Evaluating the utility of AI-generated mammography images in breast cancer analysis.
Authors
Affiliations (10)
Affiliations (10)
- Department of Pathology and Laboratory Medicine, Indiana University School of Medicine, Indianapolis, IN, USA.
- Indiana University Simon Comprehensive Cancer Center, Indianapolis, IN, USA.
- Department of Computer Science, Kingston University London, London, UK.
- Mallinckrodt Institute of Radiology, Washington University in St. Louis, St. Louis, MO, USA.
- Department of Pathology and Laboratory Medicine, Indiana University School of Medicine, Indianapolis, IN, USA. [email protected].
- Indiana University Simon Comprehensive Cancer Center, Indianapolis, IN, USA. [email protected].
- Department of Computer Science, Kingston University London, London, UK. [email protected].
- Department of Computer Science, Luddy School of Informatics, Computing, and Engineering, Indiana University, Indianapolis, IN, USA. [email protected].
- Department of Radiology and Imaging Sciences, Indiana University School of Medicine, Indianapolis, IN, USA. [email protected].

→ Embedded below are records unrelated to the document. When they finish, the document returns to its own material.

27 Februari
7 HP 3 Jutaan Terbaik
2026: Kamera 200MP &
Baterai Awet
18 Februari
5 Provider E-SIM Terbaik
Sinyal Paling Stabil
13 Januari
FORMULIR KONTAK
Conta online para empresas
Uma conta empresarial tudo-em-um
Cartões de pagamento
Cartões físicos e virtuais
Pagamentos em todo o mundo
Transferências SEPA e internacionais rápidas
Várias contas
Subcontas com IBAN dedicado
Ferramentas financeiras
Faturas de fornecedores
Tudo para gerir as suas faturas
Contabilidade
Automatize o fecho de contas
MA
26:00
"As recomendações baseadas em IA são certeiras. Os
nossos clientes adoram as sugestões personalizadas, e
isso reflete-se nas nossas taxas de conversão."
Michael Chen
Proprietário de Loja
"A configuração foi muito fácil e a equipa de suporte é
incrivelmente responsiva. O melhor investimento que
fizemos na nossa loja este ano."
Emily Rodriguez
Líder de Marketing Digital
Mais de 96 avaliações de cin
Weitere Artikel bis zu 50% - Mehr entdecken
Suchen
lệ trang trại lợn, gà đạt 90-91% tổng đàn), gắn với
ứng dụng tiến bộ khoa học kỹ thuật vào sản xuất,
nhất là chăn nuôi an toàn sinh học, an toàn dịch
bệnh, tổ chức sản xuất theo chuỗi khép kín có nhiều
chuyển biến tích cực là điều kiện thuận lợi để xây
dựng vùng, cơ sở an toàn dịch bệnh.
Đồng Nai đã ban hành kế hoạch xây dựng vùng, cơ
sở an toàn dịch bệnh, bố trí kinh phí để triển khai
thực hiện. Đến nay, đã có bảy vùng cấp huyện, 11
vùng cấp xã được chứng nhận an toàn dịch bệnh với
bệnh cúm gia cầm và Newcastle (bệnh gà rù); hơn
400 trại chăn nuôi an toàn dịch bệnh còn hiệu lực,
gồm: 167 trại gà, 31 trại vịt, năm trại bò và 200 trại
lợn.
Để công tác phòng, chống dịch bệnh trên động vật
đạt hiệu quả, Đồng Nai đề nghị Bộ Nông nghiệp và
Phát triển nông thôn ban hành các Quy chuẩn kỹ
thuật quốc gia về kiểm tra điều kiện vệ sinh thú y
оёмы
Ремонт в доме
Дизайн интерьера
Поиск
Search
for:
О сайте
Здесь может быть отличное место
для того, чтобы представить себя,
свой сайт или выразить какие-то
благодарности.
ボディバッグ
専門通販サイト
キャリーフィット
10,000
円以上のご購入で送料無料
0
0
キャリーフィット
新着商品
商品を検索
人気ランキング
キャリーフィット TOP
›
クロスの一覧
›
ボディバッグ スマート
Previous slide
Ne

- Department of Biostatistics and Health Data Science, Indiana University School of Medicine, Indianapolis, IN, USA. [email protected].
Abstract
Generative AI models are increasingly used to address data scarcity and class imbalance in biomedical image analysis, yet their practical value depends on downstream clinical task improvements rather than visual fidelity alone. To gain insight into their downstream utility, we conduct a systematic evaluation of class-conditional AI-generated images and their impact when integrated into a breast cancer classification pipeline. We develop a classifier-free guided denoising diffusion probabilistic model (DDPM) to generate benign and malignant full-image mammograms under varying inference configurations. Model training is based on digital breast tomosynthesis and 2D digital mammograms from the Emory Breast Imaging Dataset. DDPM guidance scales for inference are chosen based on image fidelity and class separability, as evaluated by Fréchet Inception Distance and a pre-trained Oracle classifier, respectively. We also introduce a two-phase training strategy, where models get pretrained on real data augmented with AI-generated data followed by fine-tuning on real data only. Quantitative performance evaluation for guidance strength, AI-generated-to-real data proportion, and training strategy impact, is based on Balanced Accuracy, Sensitivity, and Specificity. Our findings indicate lack of consistent performance gains for AI-generated images used to mitigate data scarcity. Any gains are sensitive to guidance scale, liable to degrade when AI-generated data replaces real beyond a proportion. However, our two-phase training strategy yields consistent improvements, when compared with real-data-only baseline and fixed guidance scales. This suggests that AI-generated data cannot replace real clinical data, but can serve as a useful transfer learning signal when carefully integrated into the training pipelines.